== ESERCIZIO BREVE ==
Puoi riportare tutto il materiale che segue riga per riga, senza modificare nulla?

== ESTRATTO DATI ==
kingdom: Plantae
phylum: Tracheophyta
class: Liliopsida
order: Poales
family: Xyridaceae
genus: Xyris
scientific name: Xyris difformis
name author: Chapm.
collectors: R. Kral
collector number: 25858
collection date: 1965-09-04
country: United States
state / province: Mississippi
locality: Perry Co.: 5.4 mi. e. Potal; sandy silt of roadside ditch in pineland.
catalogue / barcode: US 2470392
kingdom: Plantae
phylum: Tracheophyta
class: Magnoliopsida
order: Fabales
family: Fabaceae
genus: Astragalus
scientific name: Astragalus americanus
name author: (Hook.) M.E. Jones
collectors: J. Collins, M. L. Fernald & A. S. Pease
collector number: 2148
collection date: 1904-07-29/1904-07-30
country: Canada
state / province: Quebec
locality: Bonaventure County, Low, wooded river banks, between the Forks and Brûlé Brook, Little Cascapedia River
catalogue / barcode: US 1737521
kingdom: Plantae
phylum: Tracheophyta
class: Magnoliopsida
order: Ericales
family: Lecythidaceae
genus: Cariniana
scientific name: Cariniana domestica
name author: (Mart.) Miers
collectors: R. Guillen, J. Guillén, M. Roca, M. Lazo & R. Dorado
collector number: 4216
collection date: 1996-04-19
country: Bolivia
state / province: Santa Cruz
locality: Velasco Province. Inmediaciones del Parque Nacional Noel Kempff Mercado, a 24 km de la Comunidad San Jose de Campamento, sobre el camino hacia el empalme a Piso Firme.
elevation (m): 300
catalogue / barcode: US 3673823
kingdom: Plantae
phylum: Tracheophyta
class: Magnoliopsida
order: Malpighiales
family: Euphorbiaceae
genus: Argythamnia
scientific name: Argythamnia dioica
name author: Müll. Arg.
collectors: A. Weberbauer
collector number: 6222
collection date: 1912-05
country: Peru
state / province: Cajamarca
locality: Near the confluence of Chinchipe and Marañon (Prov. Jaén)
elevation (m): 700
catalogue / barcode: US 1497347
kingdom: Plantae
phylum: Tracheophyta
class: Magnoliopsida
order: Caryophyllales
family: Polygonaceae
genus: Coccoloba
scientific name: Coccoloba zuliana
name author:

== RISPOSTA ==
kingdom: Plantae
phylum: Tracheophyta
class: Liliopsida
order: Poales
family: Xyridaceae
genus: Xyris
scientific name: Xyris difformis
name author: Chapm.
collectors: R. Kral
collector number: 25858
collection date: 1965-09-04
country: United States
state / province: Mississippi
locality: Perry Co.: 5.4 mi. e. Potal; sandy silt of roadside ditch in pineland.
catalogue / barcode: US 2470392
kingdom: Plantae
phylum: Tracheophyta
class: Magnoliopsida
order: Fabales
family: Fabaceae
genus: Astragalus
scientific name: Astragalus americanus
name author: (Hook.) M.E. Jones
collectors: J. Collins, M. L. Fernald & A. S. Pease
collector number: 2148
collection date: 1904-07-29/1904-07-30
country: Canada
state / province: Quebec
locality: Bonaventure County, Low, wooded river banks, between the Forks and Brûlé Brook, Little Cascapedia River
catalogue / barcode: US 1737521
kingdom: Plantae
phylum: Tracheophyta
class: Magnoliopsida
order: Ericales
family: Lecythidaceae
genus: Cariniana
scientific name: Cariniana domestica
name author: (Mart.) Miers
collectors: R. Guillen, J. Guillén, M. Roca, M. Lazo & R. Dorado
collector number: 4216
collection date: 1996-04-19
country: Bolivia
state / province: Santa Cruz
locality: Velasco Province. Inmediaciones del Parque Nacional Noel Kempff Mercado, a 24 km de la Comunidad San Jose de Campamento, sobre el camino hacia el empalme a Piso Firme.
elevation (m): 300
catalogue / barcode: US 3673823
kingdom: Plantae
phylum: Tracheophyta
class: Magnoliopsida
order: Malpighiales
family: Euphorbiaceae
genus: Argythamnia
scientific name: Argythamnia dioica
name author: Müll. Arg.
collectors: A. Weberbauer
collector number: 6222
collection date: 1912-05
country: Peru
state / province: Cajamarca
locality: Near the confluence of Chinchipe and Marañon (Prov. Jaén)
elevation (m): 700
catalogue / barcode: US 1497347
kingdom: Plantae
phylum: Tracheophyta
class: Magnoliopsida
order: Caryophyllales
family: Polygonaceae
genus: Coccoloba
scientific name: Coccoloba zuliana
name author:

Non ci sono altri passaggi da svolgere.